And that’s not even bringing SEO and mobile usage into the picture.

Even with such apparent limitations, most images for the web are typically not optimized to reduce file size while maintaining quality. Most people (and some) graphic designers still don’t use the optimum settings when outputting their final images.

Having large images does not mean their file size has to be large too!

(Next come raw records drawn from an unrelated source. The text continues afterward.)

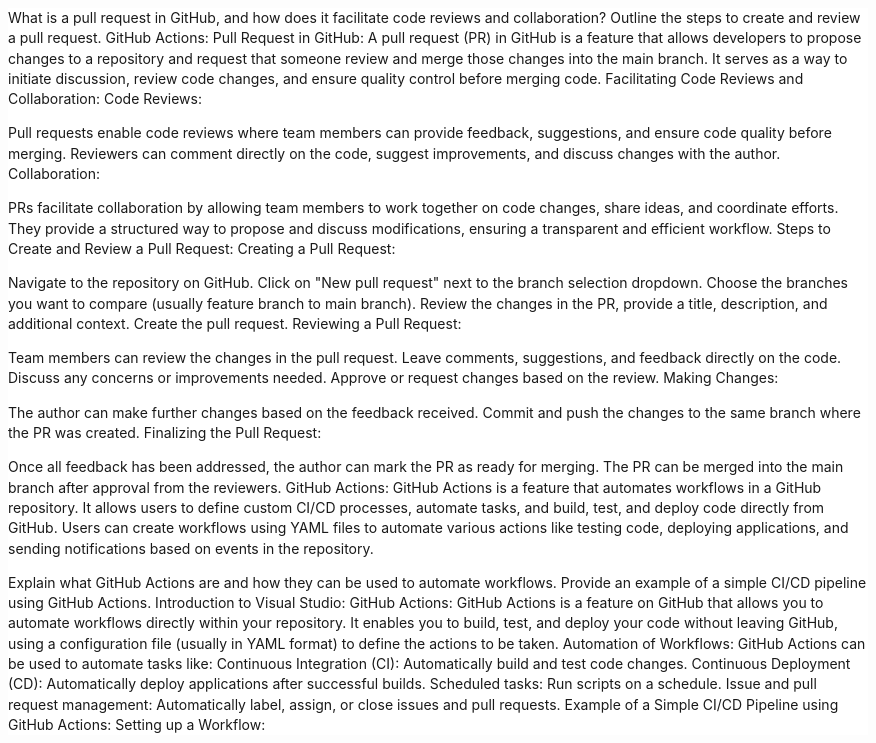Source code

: What is a pull request in GitHub, and how does it facilitate code reviews and collaboration? Outline the steps to create and review a pull request.
GitHub Actions: Pull Request in GitHub:
A pull request (PR) in GitHub is a feature that allows developers to propose changes to a repository and request that someone review and merge those changes into the main branch.
It serves as a way to initiate discussion, review code changes, and ensure quality control before merging code.
Facilitating Code Reviews and Collaboration:
Code Reviews:

Pull requests enable code reviews where team members can provide feedback, suggestions, and ensure code quality before merging.
Reviewers can comment directly on the code, suggest improvements, and discuss changes with the author.
Collaboration:

PRs facilitate collaboration by allowing team members to work together on code changes, share ideas, and coordinate efforts.
They provide a structured way to propose and discuss modifications, ensuring a transparent and efficient workflow.
Steps to Create and Review a Pull Request:
Creating a Pull Request:

Navigate to the repository on GitHub.
Click on "New pull request" next to the branch selection dropdown.
Choose the branches you want to compare (usually feature branch to main branch).
Review the changes in the PR, provide a title, description, and additional context.
Create the pull request.
Reviewing a Pull Request:

Team members can review the changes in the pull request.
Leave comments, suggestions, and feedback directly on the code.
Discuss any concerns or improvements needed.
Approve or request changes based on the review.
Making Changes:

The author can make further changes based on the feedback received.
Commit and push the changes to the same branch where the PR was created.
Finalizing the Pull Request:

Once all feedback has been addressed, the author can mark the PR as ready for merging.
The PR can be merged into the main branch after approval from the reviewers.
GitHub Actions:
GitHub Actions is a feature that automates workflows in a GitHub repository.
It allows users to define custom CI/CD processes, automate tasks, and build, test, and deploy code directly from GitHub.
Users can create workflows using YAML files to automate various actions like testing code, deploying applications, and sending notifications based on events in the repository.

Explain what GitHub Actions are and how they can be used to automate workflows. Provide an example of a simple CI/CD pipeline using GitHub Actions.
Introduction to Visual Studio: GitHub Actions:
GitHub Actions is a feature on GitHub that allows you to automate workflows directly within your repository.
It enables you to build, test, and deploy your code without leaving GitHub, using a configuration file (usually in YAML format) to define the actions to be taken.
Automation of Workflows:
GitHub Actions can be used to automate tasks like:
Continuous Integration (CI): Automatically build and test code changes.
Continuous Deployment (CD): Automatically deploy applications after successful builds.
Scheduled tasks: Run scripts on a schedule.
Issue and pull request management: Automatically label, assign, or close issues and pull requests.
Example of a Simple CI/CD Pipeline using GitHub Actions:
Setting up a Workflow:

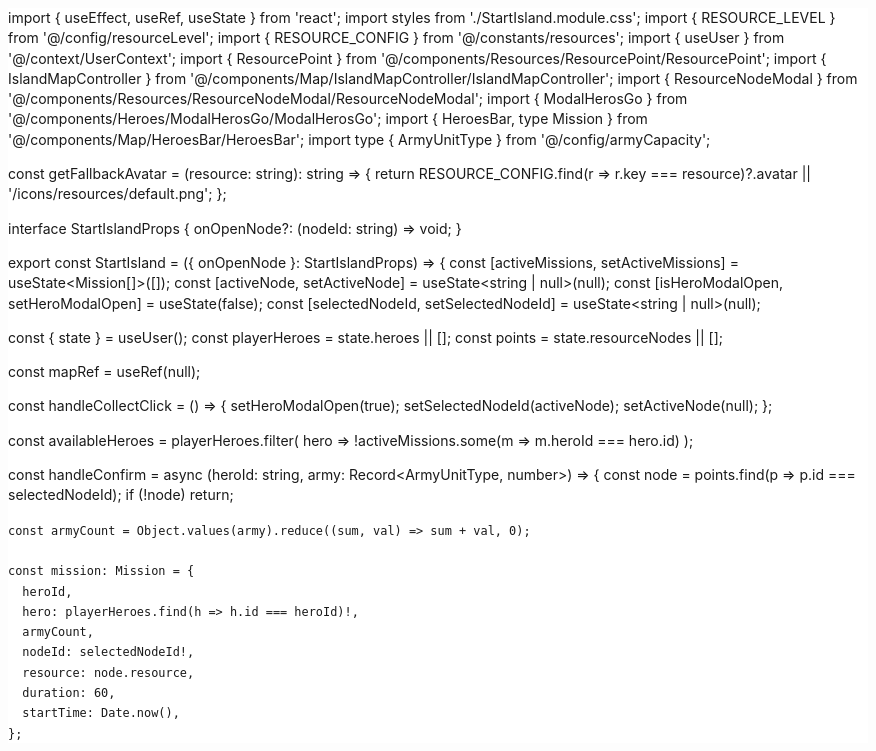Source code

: import { useEffect, useRef, useState } from 'react';
import styles from './StartIsland.module.css';
import { RESOURCE_LEVEL } from '@/config/resourceLevel';
import { RESOURCE_CONFIG } from '@/constants/resources';
import { useUser } from '@/context/UserContext';
import { ResourcePoint } from '@/components/Resources/ResourcePoint/ResourcePoint';
import { IslandMapController } from '@/components/Map/IslandMapController/IslandMapController';
import { ResourceNodeModal } from '@/components/Resources/ResourceNodeModal/ResourceNodeModal';
import { ModalHerosGo } from '@/components/Heroes/ModalHerosGo/ModalHerosGo';
import { HeroesBar, type Mission } from '@/components/Map/HeroesBar/HeroesBar';
import type { ArmyUnitType } from '@/config/armyCapacity';

const getFallbackAvatar = (resource: string): string => {
  return RESOURCE_CONFIG.find(r => r.key === resource)?.avatar || '/icons/resources/default.png';
};

interface StartIslandProps {
  onOpenNode?: (nodeId: string) => void;
}

export const StartIsland = ({ onOpenNode }: StartIslandProps) => {
  const [activeMissions, setActiveMissions] = useState<Mission[]>([]);
  const [activeNode, setActiveNode] = useState<string | null>(null);
  const [isHeroModalOpen, setHeroModalOpen] = useState(false);
  const [selectedNodeId, setSelectedNodeId] = useState<string | null>(null);

  const { state } = useUser();
  const playerHeroes = state.heroes || [];
  const points = state.resourceNodes || [];

  const mapRef = useRef<HTMLDivElement>(null);

  const handleCollectClick = () => {
    setHeroModalOpen(true);
    setSelectedNodeId(activeNode);
    setActiveNode(null);
  };

  const availableHeroes = playerHeroes.filter(
    hero => !activeMissions.some(m => m.heroId === hero.id)
  );

  const handleConfirm = async (heroId: string, army: Record<ArmyUnitType, number>) => {
    const node = points.find(p => p.id === selectedNodeId);
    if (!node) return;

    const armyCount = Object.values(army).reduce((sum, val) => sum + val, 0);

    const mission: Mission = {
      heroId,
      hero: playerHeroes.find(h => h.id === heroId)!,
      armyCount,
      nodeId: selectedNodeId!,
      resource: node.resource,
      duration: 60,
      startTime: Date.now(),
    };
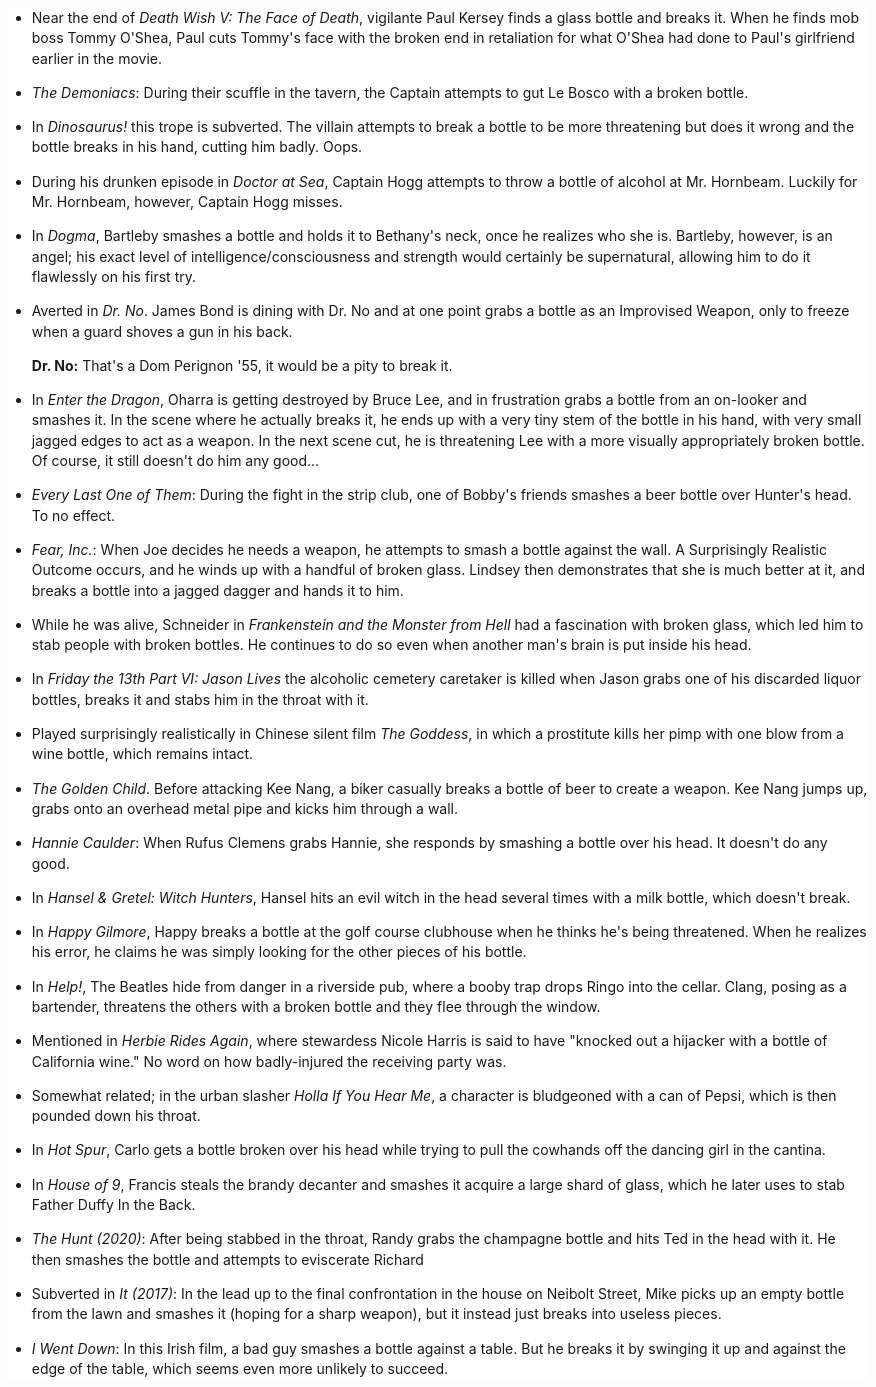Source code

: -   Near the end of _Death Wish V: The Face of Death_, vigilante Paul Kersey finds a glass bottle and breaks it. When he finds mob boss Tommy O'Shea, Paul cuts Tommy's face with the broken end in retaliation for what O'Shea had done to Paul's girlfriend earlier in the movie.
-   _The Demoniacs_: During their scuffle in the tavern, the Captain attempts to gut Le Bosco with a broken bottle.
-   In _Dinosaurus!_ this trope is subverted. The villain attempts to break a bottle to be more threatening but does it wrong and the bottle breaks in his hand, cutting him badly. Oops.
-   During his drunken episode in _Doctor at Sea_, Captain Hogg attempts to throw a bottle of alcohol at Mr. Hornbeam. Luckily for Mr. Hornbeam, however, Captain Hogg misses.
-   In _Dogma_, Bartleby smashes a bottle and holds it to Bethany's neck, once he realizes who she is. Bartleby, however, is an angel; his exact level of intelligence/consciousness and strength would certainly be supernatural, allowing him to do it flawlessly on his first try.
-   Averted in _Dr. No_. James Bond is dining with Dr. No and at one point grabs a bottle as an Improvised Weapon, only to freeze when a guard shoves a gun in his back.
    
    **Dr. No:** That's a Dom Perignon '55, it would be a pity to break it.
    
-   In _Enter the Dragon_, Oharra is getting destroyed by Bruce Lee, and in frustration grabs a bottle from an on-looker and smashes it. In the scene where he actually breaks it, he ends up with a very tiny stem of the bottle in his hand, with very small jagged edges to act as a weapon. In the next scene cut, he is threatening Lee with a more visually appropriately broken bottle. Of course, it still doesn't do him any good...
-   _Every Last One of Them_: During the fight in the strip club, one of Bobby's friends smashes a beer bottle over Hunter's head. To no effect.
-   _Fear, Inc._: When Joe decides he needs a weapon, he attempts to smash a bottle against the wall. A Surprisingly Realistic Outcome occurs, and he winds up with a handful of broken glass. Lindsey then demonstrates that she is much better at it, and breaks a bottle into a jagged dagger and hands it to him.
-   While he was alive, Schneider in _Frankenstein and the Monster from Hell_ had a fascination with broken glass, which led him to stab people with broken bottles. He continues to do so even when another man's brain is put inside his head.
-   In _Friday the 13th Part VI: Jason Lives_ the alcoholic cemetery caretaker is killed when Jason grabs one of his discarded liquor bottles, breaks it and stabs him in the throat with it.
-   Played surprisingly realistically in Chinese silent film _The Goddess_, in which a prostitute kills her pimp with one blow from a wine bottle, which remains intact.
-   _The Golden Child_. Before attacking Kee Nang, a biker casually breaks a bottle of beer to create a weapon. Kee Nang jumps up, grabs onto an overhead metal pipe and kicks him through a wall.
-   _Hannie Caulder_: When Rufus Clemens grabs Hannie, she responds by smashing a bottle over his head. It doesn't do any good.
-   In _Hansel & Gretel: Witch Hunters_, Hansel hits an evil witch in the head several times with a milk bottle, which doesn't break.
-   In _Happy Gilmore_, Happy breaks a bottle at the golf course clubhouse when he thinks he's being threatened. When he realizes his error, he claims he was simply looking for the other pieces of his bottle.
-   In _Help!_, The Beatles hide from danger in a riverside pub, where a booby trap drops Ringo into the cellar. Clang, posing as a bartender, threatens the others with a broken bottle and they flee through the window.
-   Mentioned in _Herbie Rides Again_, where stewardess Nicole Harris is said to have "knocked out a hijacker with a bottle of California wine." No word on how badly-injured the receiving party was.
-   Somewhat related; in the urban slasher _Holla If You Hear Me_, a character is bludgeoned with a can of Pepsi, which is then pounded down his throat.
-   In _Hot Spur_, Carlo gets a bottle broken over his head while trying to pull the cowhands off the dancing girl in the cantina.
-   In _House of 9_, Francis steals the brandy decanter and smashes it acquire a large shard of glass, which he later uses to stab Father Duffy In the Back.
-   _The Hunt (2020)_: After being stabbed in the throat, Randy grabs the champagne bottle and hits Ted in the head with it. He then smashes the bottle and attempts to eviscerate Richard
-   Subverted in _It (2017)_: In the lead up to the final confrontation in the house on Neibolt Street, Mike picks up an empty bottle from the lawn and smashes it (hoping for a sharp weapon), but it instead just breaks into useless pieces.
-   _I Went Down_: In this Irish film, a bad guy smashes a bottle against a table. But he breaks it by swinging it up and against the edge of the table, which seems even more unlikely to succeed.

Here is a concise list of some of the immediate advantages of using image compression for websites, and reducing the file sizes of the images, photos and art on your website or blog:

Faster load times

No one says no to a quick loading site. Compressing your images down ensures a superior experience for your visitors, users and readers where they won’t get frustrated. It also makes sure your audience engages with your website longer.

Improved search rankings

It’s no secret that Google loves faster sites. Squeeze as much data off of your site or blog to make it load faster, increasing your organic search rankings along the way.

Better conversion rates

Faster sites convert better. Logic. You don’t risk losing buyers and subscribers this way, while they are waiting for the images to load on your signup page.

Enhanced inbox placement

If you are feeding images from your site to your emails and newsletters, your messages run the risk of landing in the junk folder. The last thing you want, really.

Easier migration

Web hosts are fickle affair, everyone knows that. If you need to change hosting providers, small, optimized images mean quicker movement of files from one server to another. This holds especially true for large blogs and ecommerce portals. Perfectly optimized images also help with faster backups.

Print adventures are fine, you don’t necessarily need to reduce files sizes there.

But images intended for use on websites should always be adjusted for easy and breezy downloading. More so, now with better compression algorithms and browser support. What type of settings you use will depend upon the art you’re creating.

Often enough, going in with an 80% compression in your graphic design software (Adobe Photoshop, or any other) for JPEG files is a good bet for most images.

There’s no hard and fast rule here, though.

It comes down to the dimensions, resolution and type of your image — and whether it’s artwork, gradient, a photo or logo. Do some on the fly experiments and settle on what you feel looks best, does not result in a drastic decrease in quality, and ends up with the smallest file size possible.